◆ **Task goal**
Please print every record below exactly as it appears.

◆ **Supplied records**
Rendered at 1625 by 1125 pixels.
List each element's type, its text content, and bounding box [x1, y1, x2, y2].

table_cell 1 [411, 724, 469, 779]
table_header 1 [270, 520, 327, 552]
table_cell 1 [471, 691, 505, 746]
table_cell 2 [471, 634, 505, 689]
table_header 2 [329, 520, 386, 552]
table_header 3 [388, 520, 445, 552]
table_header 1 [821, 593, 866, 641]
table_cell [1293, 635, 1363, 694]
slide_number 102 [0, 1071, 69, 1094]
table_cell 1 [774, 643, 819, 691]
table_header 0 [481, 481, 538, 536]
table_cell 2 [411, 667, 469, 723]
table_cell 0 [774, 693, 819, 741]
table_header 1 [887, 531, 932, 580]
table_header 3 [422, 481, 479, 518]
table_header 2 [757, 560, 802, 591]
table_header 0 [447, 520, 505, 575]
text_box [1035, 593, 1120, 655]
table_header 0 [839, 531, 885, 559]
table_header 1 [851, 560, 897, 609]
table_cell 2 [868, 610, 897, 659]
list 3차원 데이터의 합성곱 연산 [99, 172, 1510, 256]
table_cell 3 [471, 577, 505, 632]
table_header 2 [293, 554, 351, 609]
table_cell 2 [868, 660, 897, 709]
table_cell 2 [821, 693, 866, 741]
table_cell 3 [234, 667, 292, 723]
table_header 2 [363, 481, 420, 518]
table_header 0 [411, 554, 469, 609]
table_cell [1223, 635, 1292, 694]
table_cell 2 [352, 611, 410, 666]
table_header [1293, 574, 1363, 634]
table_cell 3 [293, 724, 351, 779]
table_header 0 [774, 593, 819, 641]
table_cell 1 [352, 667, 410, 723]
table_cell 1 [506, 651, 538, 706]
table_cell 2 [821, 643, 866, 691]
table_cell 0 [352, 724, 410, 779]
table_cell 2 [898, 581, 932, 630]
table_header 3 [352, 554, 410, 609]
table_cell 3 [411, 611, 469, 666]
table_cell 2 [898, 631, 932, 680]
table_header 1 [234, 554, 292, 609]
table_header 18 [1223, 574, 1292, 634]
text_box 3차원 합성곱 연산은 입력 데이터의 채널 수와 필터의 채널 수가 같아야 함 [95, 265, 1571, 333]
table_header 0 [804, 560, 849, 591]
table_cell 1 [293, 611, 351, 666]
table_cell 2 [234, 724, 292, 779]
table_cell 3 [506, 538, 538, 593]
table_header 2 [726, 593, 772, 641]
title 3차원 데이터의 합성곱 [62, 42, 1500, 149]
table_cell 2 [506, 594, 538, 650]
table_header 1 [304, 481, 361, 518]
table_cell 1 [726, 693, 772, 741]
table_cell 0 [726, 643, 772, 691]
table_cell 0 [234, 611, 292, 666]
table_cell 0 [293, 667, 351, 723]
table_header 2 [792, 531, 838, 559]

◆ **Written response**
Rendered at 1625 by 1125 pixels.
List each element's type, its text content, and bounding box [x1, y1, x2, y2].

table_cell 1 [411, 724, 469, 779]
table_header 1 [270, 520, 327, 552]
table_cell 1 [471, 691, 505, 746]
table_cell 2 [471, 634, 505, 689]
table_header 2 [329, 520, 386, 552]
table_header 3 [388, 520, 445, 552]
table_header 1 [821, 593, 866, 641]
table_cell [1293, 635, 1363, 694]
slide_number 102 [0, 1071, 69, 1094]
table_cell 1 [774, 643, 819, 691]
table_header 0 [481, 481, 538, 536]
table_cell 2 [411, 667, 469, 723]
table_cell 0 [774, 693, 819, 741]
table_header 1 [887, 531, 932, 580]
table_header 3 [422, 481, 479, 518]
table_header 2 [757, 560, 802, 591]
table_header 0 [447, 520, 505, 575]
text_box [1035, 593, 1120, 655]
table_header 0 [839, 531, 885, 559]
table_header 1 [851, 560, 897, 609]
table_cell 2 [868, 610, 897, 659]
list 3차원 데이터의 합성곱 연산 [99, 172, 1510, 256]
table_cell 3 [471, 577, 505, 632]
table_header 2 [293, 554, 351, 609]
table_cell 2 [868, 660, 897, 709]
table_cell 2 [821, 693, 866, 741]
table_cell 3 [234, 667, 292, 723]
table_header 2 [363, 481, 420, 518]
table_header 0 [411, 554, 469, 609]
table_cell [1223, 635, 1292, 694]
table_cell 2 [352, 611, 410, 666]
table_header [1293, 574, 1363, 634]
table_cell 3 [293, 724, 351, 779]
table_header 0 [774, 593, 819, 641]
table_cell 1 [352, 667, 410, 723]
table_cell 1 [506, 651, 538, 706]
table_cell 2 [821, 643, 866, 691]
table_cell 0 [352, 724, 410, 779]
table_cell 2 [898, 581, 932, 630]
table_header 3 [352, 554, 410, 609]
table_cell 3 [411, 611, 469, 666]
table_cell 2 [898, 631, 932, 680]
table_header 1 [234, 554, 292, 609]
table_header 18 [1223, 574, 1292, 634]
text_box 3차원 합성곱 연산은 입력 데이터의 채널 수와 필터의 채널 수가 같아야 함 [95, 265, 1571, 333]
table_header 0 [804, 560, 849, 591]
table_cell 1 [293, 611, 351, 666]
table_cell 2 [234, 724, 292, 779]
table_cell 3 [506, 538, 538, 593]
table_header 2 [726, 593, 772, 641]
title 3차원 데이터의 합성곱 [62, 42, 1500, 149]
table_cell 2 [506, 594, 538, 650]
table_header 1 [304, 481, 361, 518]
table_cell 1 [726, 693, 772, 741]
table_cell 0 [726, 643, 772, 691]
table_cell 0 [234, 611, 292, 666]
table_cell 0 [293, 667, 351, 723]
table_header 2 [792, 531, 838, 559]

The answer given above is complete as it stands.